The following is from an essay about Trauma entitled “Childhood, disrupted” written by: Donna Jackson Nakazawa
The adversity a child faces doesn’t have to be severe abuse in order to create deep biophysical changes that can lead to chronic health conditions in adulthood.
‘Our findings showed that the 10 different types of adversity we examined were almost equal in their damage,’ says Felitti. He and Anda found that no single ACE significantly trumped another. This was true even though some types, such as being sexually abused, are far worse in that society regards them as particularly shameful, and others, such as physical abuse, are more overt in their violence.
This makes sense if you think about how the stress response functions on an optimal level. You meet a bear in the woods, and your body floods with adrenaline and cortisol so that you can quickly decide whether to run in the opposite direction or stay and try to frighten the bear. After you deal with the crisis, you recover, your stress hormones abate, and you go home with a great story. For Laura and John, though, that feeling that the bear is still out there, somewhere, circling in the woods, stalking, and might strike again any day, anytime – that feeling never disappears.

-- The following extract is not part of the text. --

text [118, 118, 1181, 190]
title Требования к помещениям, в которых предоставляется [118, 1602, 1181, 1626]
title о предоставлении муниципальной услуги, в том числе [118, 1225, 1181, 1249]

“Although the details of individual adverse experiences differ from one home to another…they are all precursors to the same organic chemical changes deep in the gray matter of the developing brain.”
There are a lot of bears out there. Chronic parental discord; enduring low-dose humiliation or blame and shame; chronic teasing; the quiet divorce between two secretly seething parents; a parent’s premature exit from a child’s life; the emotional scars of growing up with a hypercritical, unsteady, narcissistic, bipolar, alcoholic, addicted or depressed parent; physical or emotional abuse or neglect: these happen in all too many families. Although the details of individual adverse experiences differ from one home to another and from one neighbourhood to another, they are all precursors to the same organic chemical changes deep in the gray matter of the developing brain.